It’s not hard to hear the influence of early Blondie, Split Enz and The Cars—what Mann calls the “triumvirate”—on new songs like “Living a Lie” (which features a duet with The Shins’ James Mercer) and “Gumby” (which she says was partly inspired by Hoarders). And it won’t be hard to hear the difference when she tours behind the album. For her last few tours, Mann has taken a minimal line-up on the road and played largely acoustic sets. Charmer demands a very different approach.

“Most of my tours in the last few years have been without drums,” she says. “It’s been a long time since I’ve played with a full band with electric guitar. Between the five of us—bass and drums and two keyboard players, one who double on electric guitar—we’ve got to be able to cover a lot of ground on these songs. But those guys are like octopi. They’re pretty amazing.”

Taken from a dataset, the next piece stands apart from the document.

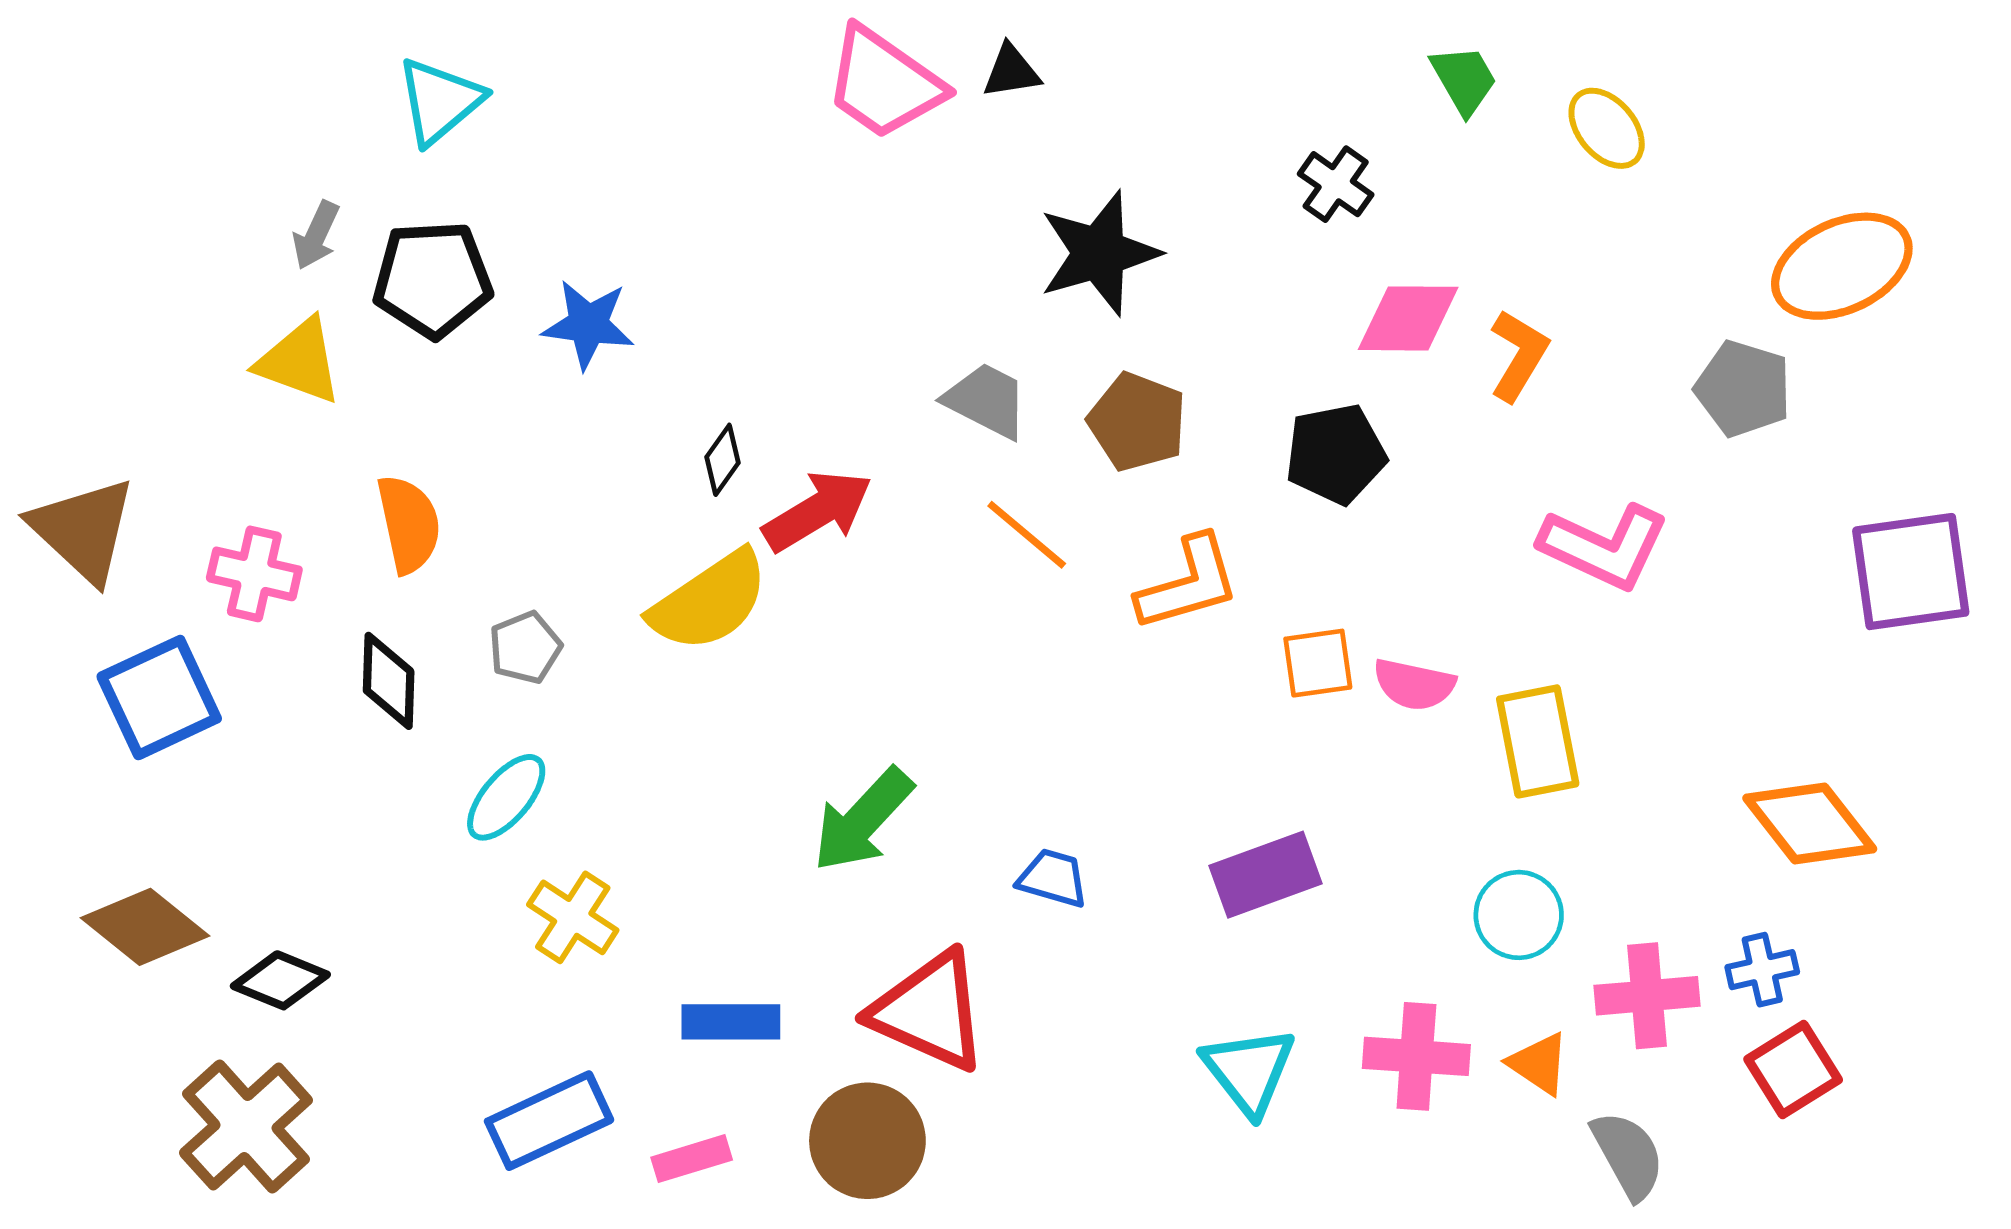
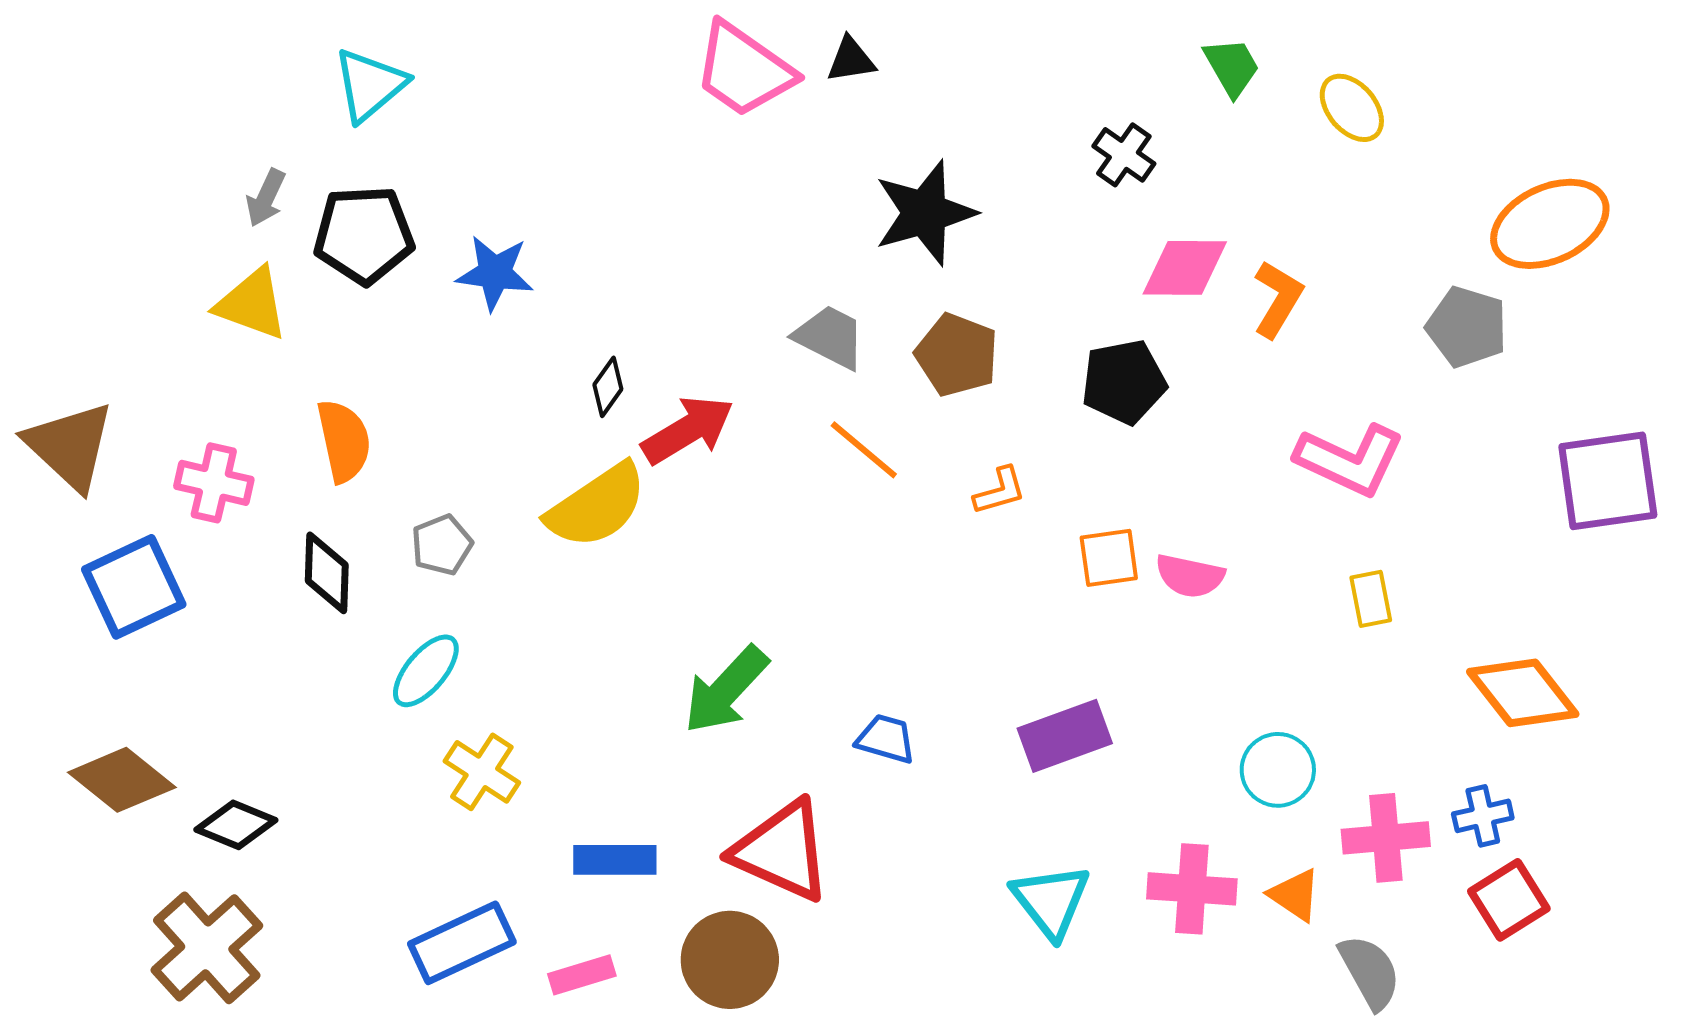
orange L-shape: (1188, 583) -> (1000, 491), size x0.6
yellow rectangle: (1538, 741) -> (1371, 599), moved, size x0.6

What may become even more apparent onstage—it’s certainly apparent on the album—is that Mann, so quick with an incisive comment or a self-deprecating joke, is actually pretty charming herself. Does she see some of herself in her characters? Of course: “You always write about things that you can relate to on some level.” But her charm comes across as much more benign than her title character’s, much more curious albeit slightly more introverted. “When does taking care of yourself turn into trampling all over people? When does giving turn into being a doormat? Those are always interesting themes to me, so it’s natural that they come up in songs. But it’s always more interesting to explore the darker aspects of charm.”